=== SOURCE TEXT ===
Twenty-five years ago, California enacted Proposition 10, one of the most aggressive anti-smoking campaigns in the country, referring to tobacco, not marijuana. Called the First Five program, it sharply increased taxes on cigarettes and directed much of the proceeds to a variety of programs and new agencies aimed at helping young families who are raising children. These included things such as preschools, pediatric healthcare, and literacy projects. It has been widely considered a success. But there is a growing problem with this project. It’s apparently been too successful. Smoking rates have dropped considerably in the state, but so too has the revenue for the Proposition 10 programs. That trend recently accelerated further with the state’s passage of a ban on flavored tobacco products. As Jenny Gold reports in the Los Angeles Times, this is one of those “good news, bad news” situations that advocates are having a hard time wrapping their heads around.
Thanks in part to higher taxes, there are far fewer smokers in 2023 — a public health success story. But the downside is that there’s less money to distribute to programs for kids.
Funding peaked in the first year of the First 5 program and has been declining steadily since then. Now that decline is accelerating under Proposition 31, the flavored tobacco ban passed by voters last year.
Over the next two years, First 5’s revenue is expected to take a 20% nosedive and the agencies are already feeling the hit, especially those in smaller counties. Some, such as First 5 Butte County, have already started cutting services. Bigger regions, such as First 5 LA in Los Angeles County, are slimming down their offerings, and hoping to shift some of the programs they once funded to county agencies. In the case of L.A.’s early preschool expansion, the work has largely been done.
This story highlights some of the many problems with these so-called “sin taxes” that liberal legislatures love to pass. Trying to modify human behavior through financial punishment doesn’t exactly make you popular to begin with. But it also leaves the state in a condition of being increasingly reliant on revenue that is entirely generated by legal public activities that they claim to be trying to stamp out.
The specific tobacco situation in California is even more self-defeating when you look into the details. I’m not arguing in favor of smoking as any sort of healthy activity that shouldn’t be reduced, but we also have to admit that nicotine is at least as addictive as heroin if not more so. California’s new bans not only go after flavored tobacco, but they’ve also been working to suppress nicotine vaping products, particularly those that are flavored.
=== EXCERPTED DATA ===
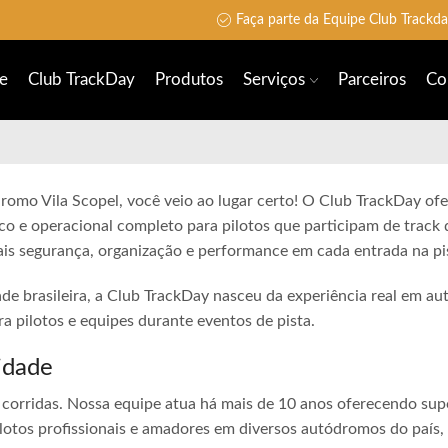
Faça parte da Equipe Club Trackd
e
Club TrackDay
Produtos
Serviços
Parceiros
Co
romo Vila Scopel, você veio ao lugar certo! O Club TrackDay ofe
co e operacional completo para pilotos que participam de track 
is segurança, organização e performance em cada entrada na pi
ade brasileira, a Club TrackDay nasceu da experiência real em a
 pilotos e equipes durante eventos de pista.
idade
corridas. Nossa equipe atua há mais de 10 anos oferecendo sup
lotos profissionais e amadores em diversos autódromos do país,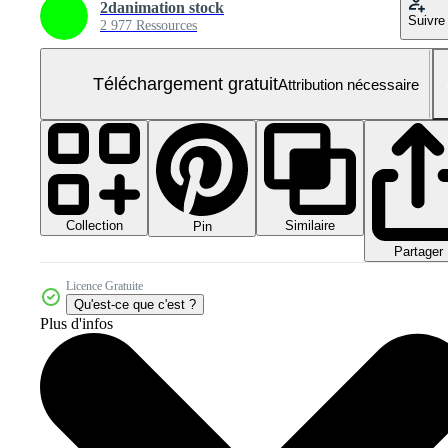
2danimation stock
Suivre
2 977 Ressources
Téléchargement gratuit
Attribution nécessaire
Collection
Similaire
Pin
Partager
Licence Gratuite
Qu'est-ce que c'est ?
Plus d'infos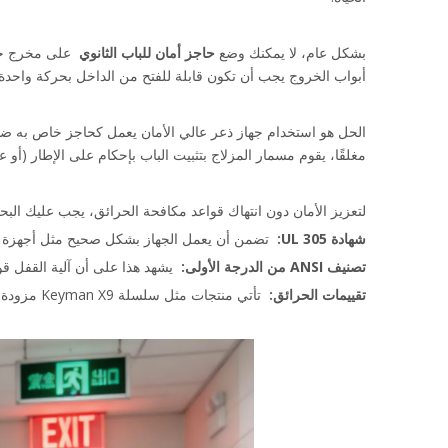
بشكل عام، لا يمكنك وضع 
حاجز أمان للباب الثانوي 
أبواب الخروج يجب أن تكون قابلة للفتح من الداخل بحركة واحدة 
مغلقًا، يقوم مسمار المزلاج بتثبيت الباب بإحكام على الإطار (أو ع
لتعزيز الأمان دون انتهاك قواعد مكافحة الحرائق، يجب عليك الب
شهادة UL 305: 
 تضمن أن يعمل الجهاز بشكل صحيح مثل أجهزة ا
تصنيف ANSI من الدرجة الأولى: 
 يشهد هذا على أن آلية القفل ق
تقييمات الحرائق: 
 تأتي منتجات مثل سلسلة Keyman X9 مزودة بتصنيف حريق لمدة 3 ساعات (UL 10C)، مما يضمن بقاء الباب مغلقًا لمنع انتشار الحريق ولكنه يفتح على الفور للخروج.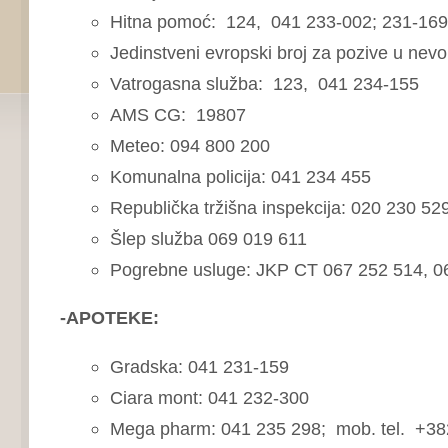
Hitna pomoć: 124, 041 233-002; 231-169
Jedinstveni evropski broj za pozive u nevol
Vatrogasna služba: 123, 041 234-155
AMS CG: 19807
Meteo: 094 800 200
Komunalna policija: 041 234 455
Republička tržišna inspekcija: 020 230 52
Šlep služba 069 019 611
Pogrebne usluge: JKP CT 067 252 514, 0
-APOTEKE:
Gradska: 041 231-159
Ciara mont: 041 232-300
Mega pharm: 041 235 298; mob. tel. +38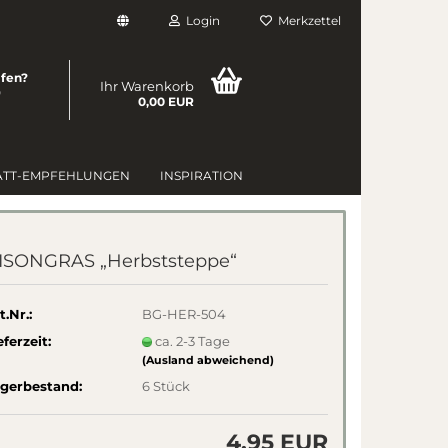
Login
Merkzettel
lfen?
Ihr Warenkorb
0
0,00 EUR
ATT-EMPFEHLUNGEN
INSPIRATION
ISONGRAS „Herbststeppe“
t.Nr.:
BG-HER-504
eferzeit:
ca. 2-3 Tage
(Ausland abweichend)
gerbestand:
6
Stück
4,95 EUR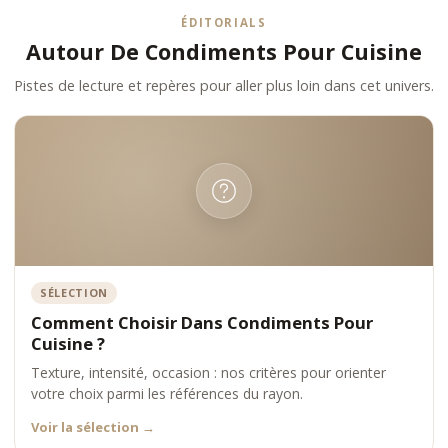
ÉDITORIALS
Autour De Condiments Pour Cuisine
Pistes de lecture et repères pour aller plus loin dans cet univers.
SÉLECTION
Comment Choisir Dans Condiments Pour
Cuisine ?
Texture, intensité, occasion : nos critères pour orienter
votre choix parmi les références du rayon.
Voir la sélection
→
===
PROMPT 1: Can you transcribe the First 5 article from "Over the next" to "to stamp out.", inclusive?
PROMPT 2: What does the First 5 article list as examples of the things that Proposition 10's tobacco tax proceeds went toward?

ANSWER 1:
Over the next two years, First 5’s revenue is expected to take a 20% nosedive and the agencies are already feeling the hit, especially those in smaller counties. Some, such as First 5 Butte County, have already started cutting services. Bigger regions, such as First 5 LA in Los Angeles County, are slimming down their offerings, and hoping to shift some of the programs they once funded to county agencies. In the case of L.A.’s early preschool expansion, the work has largely been done.
This story highlights some of the many problems with these so-called “sin taxes” that liberal legislatures love to pass. Trying to modify human behavior through financial punishment doesn’t exactly make you popular to begin with. But it also leaves the state in a condition of being increasingly reliant on revenue that is entirely generated by legal public activities that they claim to be trying to stamp out.

ANSWER 2:
- Preschools
- Pediatric healthcare
- Literacy projects